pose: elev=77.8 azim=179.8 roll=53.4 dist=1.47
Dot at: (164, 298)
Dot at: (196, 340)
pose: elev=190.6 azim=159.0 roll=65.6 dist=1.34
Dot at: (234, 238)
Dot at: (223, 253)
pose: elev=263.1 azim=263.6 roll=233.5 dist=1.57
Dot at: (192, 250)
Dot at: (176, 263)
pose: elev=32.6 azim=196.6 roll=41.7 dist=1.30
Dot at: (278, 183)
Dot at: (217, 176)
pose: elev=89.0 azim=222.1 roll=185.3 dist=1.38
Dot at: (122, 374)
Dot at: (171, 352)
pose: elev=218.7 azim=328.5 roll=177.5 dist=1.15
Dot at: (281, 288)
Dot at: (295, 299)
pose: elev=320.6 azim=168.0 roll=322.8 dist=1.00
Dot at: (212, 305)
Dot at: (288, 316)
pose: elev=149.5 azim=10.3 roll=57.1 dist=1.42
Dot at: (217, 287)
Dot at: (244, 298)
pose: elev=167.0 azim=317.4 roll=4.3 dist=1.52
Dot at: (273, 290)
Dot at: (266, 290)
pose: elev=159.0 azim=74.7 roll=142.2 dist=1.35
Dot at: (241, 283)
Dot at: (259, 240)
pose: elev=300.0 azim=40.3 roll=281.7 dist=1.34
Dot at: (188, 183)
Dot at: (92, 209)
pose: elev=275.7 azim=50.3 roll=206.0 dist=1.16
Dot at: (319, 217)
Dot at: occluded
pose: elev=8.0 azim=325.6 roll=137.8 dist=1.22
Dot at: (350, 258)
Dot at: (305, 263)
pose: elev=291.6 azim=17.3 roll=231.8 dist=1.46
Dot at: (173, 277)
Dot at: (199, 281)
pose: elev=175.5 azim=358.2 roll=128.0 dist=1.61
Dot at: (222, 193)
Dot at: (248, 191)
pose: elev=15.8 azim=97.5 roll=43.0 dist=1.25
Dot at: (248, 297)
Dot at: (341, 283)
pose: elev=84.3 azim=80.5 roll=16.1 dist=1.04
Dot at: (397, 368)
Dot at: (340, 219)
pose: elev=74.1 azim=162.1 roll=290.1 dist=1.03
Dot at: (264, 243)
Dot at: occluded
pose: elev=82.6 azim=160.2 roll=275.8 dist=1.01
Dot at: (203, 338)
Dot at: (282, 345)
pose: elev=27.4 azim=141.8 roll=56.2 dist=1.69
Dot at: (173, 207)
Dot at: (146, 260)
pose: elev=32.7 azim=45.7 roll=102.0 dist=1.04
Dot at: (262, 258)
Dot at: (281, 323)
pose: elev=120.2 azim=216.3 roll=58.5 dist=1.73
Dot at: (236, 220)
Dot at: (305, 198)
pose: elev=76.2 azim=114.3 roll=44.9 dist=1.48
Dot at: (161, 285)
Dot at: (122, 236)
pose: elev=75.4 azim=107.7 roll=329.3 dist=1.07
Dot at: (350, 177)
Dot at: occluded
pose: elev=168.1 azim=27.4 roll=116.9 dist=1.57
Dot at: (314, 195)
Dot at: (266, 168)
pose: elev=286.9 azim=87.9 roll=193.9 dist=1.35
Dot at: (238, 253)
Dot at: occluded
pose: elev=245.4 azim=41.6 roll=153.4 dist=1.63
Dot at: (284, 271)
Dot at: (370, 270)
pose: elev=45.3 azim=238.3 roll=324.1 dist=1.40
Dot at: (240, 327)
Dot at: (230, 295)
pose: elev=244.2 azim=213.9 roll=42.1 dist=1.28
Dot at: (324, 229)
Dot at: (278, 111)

--*--

■ WORK INSTRUCTIONS
Output every line of the records above as a JSON list of strings, one string per line, leaving out blank lines.

■ CORRECT RESULT
[
  "pose: elev=77.8 azim=179.8 roll=53.4 dist=1.47",
  "Dot at: (164, 298)",
  "Dot at: (196, 340)",
  "pose: elev=190.6 azim=159.0 roll=65.6 dist=1.34",
  "Dot at: (234, 238)",
  "Dot at: (223, 253)",
  "pose: elev=263.1 azim=263.6 roll=233.5 dist=1.57",
  "Dot at: (192, 250)",
  "Dot at: (176, 263)",
  "pose: elev=32.6 azim=196.6 roll=41.7 dist=1.30",
  "Dot at: (278, 183)",
  "Dot at: (217, 176)",
  "pose: elev=89.0 azim=222.1 roll=185.3 dist=1.38",
  "Dot at: (122, 374)",
  "Dot at: (171, 352)",
  "pose: elev=218.7 azim=328.5 roll=177.5 dist=1.15",
  "Dot at: (281, 288)",
  "Dot at: (295, 299)",
  "pose: elev=320.6 azim=168.0 roll=322.8 dist=1.00",
  "Dot at: (212, 305)",
  "Dot at: (288, 316)",
  "pose: elev=149.5 azim=10.3 roll=57.1 dist=1.42",
  "Dot at: (217, 287)",
  "Dot at: (244, 298)",
  "pose: elev=167.0 azim=317.4 roll=4.3 dist=1.52",
  "Dot at: (273, 290)",
  "Dot at: (266, 290)",
  "pose: elev=159.0 azim=74.7 roll=142.2 dist=1.35",
  "Dot at: (241, 283)",
  "Dot at: (259, 240)",
  "pose: elev=300.0 azim=40.3 roll=281.7 dist=1.34",
  "Dot at: (188, 183)",
  "Dot at: (92, 209)",
  "pose: elev=275.7 azim=50.3 roll=206.0 dist=1.16",
  "Dot at: (319, 217)",
  "Dot at: occluded",
  "pose: elev=8.0 azim=325.6 roll=137.8 dist=1.22",
  "Dot at: (350, 258)",
  "Dot at: (305, 263)",
  "pose: elev=291.6 azim=17.3 roll=231.8 dist=1.46",
  "Dot at: (173, 277)",
  "Dot at: (199, 281)",
  "pose: elev=175.5 azim=358.2 roll=128.0 dist=1.61",
  "Dot at: (222, 193)",
  "Dot at: (248, 191)",
  "pose: elev=15.8 azim=97.5 roll=43.0 dist=1.25",
  "Dot at: (248, 297)",
  "Dot at: (341, 283)",
  "pose: elev=84.3 azim=80.5 roll=16.1 dist=1.04",
  "Dot at: (397, 368)",
  "Dot at: (340, 219)",
  "pose: elev=74.1 azim=162.1 roll=290.1 dist=1.03",
  "Dot at: (264, 243)",
  "Dot at: occluded",
  "pose: elev=82.6 azim=160.2 roll=275.8 dist=1.01",
  "Dot at: (203, 338)",
  "Dot at: (282, 345)",
  "pose: elev=27.4 azim=141.8 roll=56.2 dist=1.69",
  "Dot at: (173, 207)",
  "Dot at: (146, 260)",
  "pose: elev=32.7 azim=45.7 roll=102.0 dist=1.04",
  "Dot at: (262, 258)",
  "Dot at: (281, 323)",
  "pose: elev=120.2 azim=216.3 roll=58.5 dist=1.73",
  "Dot at: (236, 220)",
  "Dot at: (305, 198)",
  "pose: elev=76.2 azim=114.3 roll=44.9 dist=1.48",
  "Dot at: (161, 285)",
  "Dot at: (122, 236)",
  "pose: elev=75.4 azim=107.7 roll=329.3 dist=1.07",
  "Dot at: (350, 177)",
  "Dot at: occluded",
  "pose: elev=168.1 azim=27.4 roll=116.9 dist=1.57",
  "Dot at: (314, 195)",
  "Dot at: (266, 168)",
  "pose: elev=286.9 azim=87.9 roll=193.9 dist=1.35",
  "Dot at: (238, 253)",
  "Dot at: occluded",
  "pose: elev=245.4 azim=41.6 roll=153.4 dist=1.63",
  "Dot at: (284, 271)",
  "Dot at: (370, 270)",
  "pose: elev=45.3 azim=238.3 roll=324.1 dist=1.40",
  "Dot at: (240, 327)",
  "Dot at: (230, 295)",
  "pose: elev=244.2 azim=213.9 roll=42.1 dist=1.28",
  "Dot at: (324, 229)",
  "Dot at: (278, 111)"
]